3.5.2 High Clock Rate Systems
Secondly, the high clock rate issue. A system with high clock rate can significantly shorten the amount of time for the BHU to work within. Although this may seem terrifying given that the branch prediction is a now-or-never job at the very frontend of system pipeline, in practice, short cycle time is not as scary as it seems. By taking a closer look at the components of the BHU, we can find it to be a lightweight and short latency unit.
Figure 3-19 shows each and every part of the BHU design. As can be seen in the figure, instruction buffer can be accessed in a very short latency. The Partial Decoder (PD) consists of four parallel AND, one with a two-bit input and the other three with a six-bit input. The critical path of this part is clearly dominated by six-bit input AND, which in the worst case can be formed by three levels of two-bit AND gates. The integer adder, which can first be shorten in length and as mentioned early in this thesis, can be well customized and clocked up
41
to 10GHz in practical [8][9][10], is likely to meet the timing requirement. The set to zero and cascade operation following integer addition barely cause any delay. The three register buffers are even more accessible with short latency given each is of just 32-bit in size. And the MUX can be implemented by pass transistors to lower pass through latency.
Figure 3-18: Components in BHU.
As a matter of fact, the true challenge of applying BHU to a high clock rate system lies in instruction buffer refilling. The pipeline design in such systems tends to be deeper than the conventional five stages. And each task is divided into more coarse grain subtasks spread over more pipeline stages. In this case, the assumption that instruction can be fetched from the instruction cache in one cycle may not stay true. Thus the number of cycles required to complete an IB refill may also be strained. Since every cycle needed to complete an IB refill causes an unhandleable instruction to BHU, it is evident how this is going to affect our design.
The number of cycles required to access instruction cache varies from processor to processor. Most state-of-the-art architecture design well-known today wouldn’t take more
42
than three cycles to access instruction cache. For example, Intel Itanium processor only need one cycle for instruction cache access, clocking at around 1GHz; while ARM9 based processors often require two to three cycles to fetch an instruction. We intend to turn this into an experimental parameter, by simulating different settings and find out the overall applicability of the BHU design in modern pipeline systems. The results would be presented in the next chapter.
3.5.3 Summary of BHU Adaption
To sum up, BHU encounters two major challenges when it comes to sophisticated pipeline adaption.
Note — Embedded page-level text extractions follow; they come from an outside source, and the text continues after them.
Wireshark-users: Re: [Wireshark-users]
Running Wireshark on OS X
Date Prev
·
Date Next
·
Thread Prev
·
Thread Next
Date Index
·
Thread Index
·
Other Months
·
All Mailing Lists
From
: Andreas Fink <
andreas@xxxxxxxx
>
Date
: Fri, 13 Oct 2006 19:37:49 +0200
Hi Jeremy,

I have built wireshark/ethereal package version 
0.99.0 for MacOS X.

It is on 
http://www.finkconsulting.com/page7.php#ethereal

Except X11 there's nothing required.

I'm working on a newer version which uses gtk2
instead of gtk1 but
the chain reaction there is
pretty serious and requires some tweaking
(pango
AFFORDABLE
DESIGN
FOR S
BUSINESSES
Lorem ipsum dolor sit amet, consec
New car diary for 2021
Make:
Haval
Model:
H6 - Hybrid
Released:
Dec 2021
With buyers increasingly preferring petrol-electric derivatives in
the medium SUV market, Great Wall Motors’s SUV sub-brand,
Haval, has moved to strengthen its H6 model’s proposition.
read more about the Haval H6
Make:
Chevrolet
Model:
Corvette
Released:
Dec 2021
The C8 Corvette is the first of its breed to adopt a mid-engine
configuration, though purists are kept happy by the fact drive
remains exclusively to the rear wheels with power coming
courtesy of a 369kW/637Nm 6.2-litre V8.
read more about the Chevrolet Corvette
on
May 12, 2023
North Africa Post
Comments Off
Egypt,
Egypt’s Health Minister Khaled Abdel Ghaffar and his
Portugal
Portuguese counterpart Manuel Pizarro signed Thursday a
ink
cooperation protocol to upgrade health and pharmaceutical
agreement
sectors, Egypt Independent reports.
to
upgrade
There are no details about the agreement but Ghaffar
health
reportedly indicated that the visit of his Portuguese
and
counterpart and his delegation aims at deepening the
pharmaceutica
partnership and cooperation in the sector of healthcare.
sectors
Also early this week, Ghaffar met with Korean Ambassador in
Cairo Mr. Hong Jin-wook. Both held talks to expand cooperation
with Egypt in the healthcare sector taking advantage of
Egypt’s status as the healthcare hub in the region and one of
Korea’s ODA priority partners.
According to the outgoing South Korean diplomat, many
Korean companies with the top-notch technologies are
Issue width problem can be brutally handled by providing more hardware resource to the BHU. High clock rate issue is trickier due to the fact that it involves instruction buffer refilling, which is the most critical weak part of the BHU design. As the number of cycle required for instruction cache access is put into consideration, the problem can be transform to how many instructions would be unhandleable after an instruction cache line change. The Reduced BTB (RBTB) serves as a counterpart to complete the BHU functionality as the original expectation. And in system that unhandleable cases increase, heavier workload is anticipated for RBTB.
43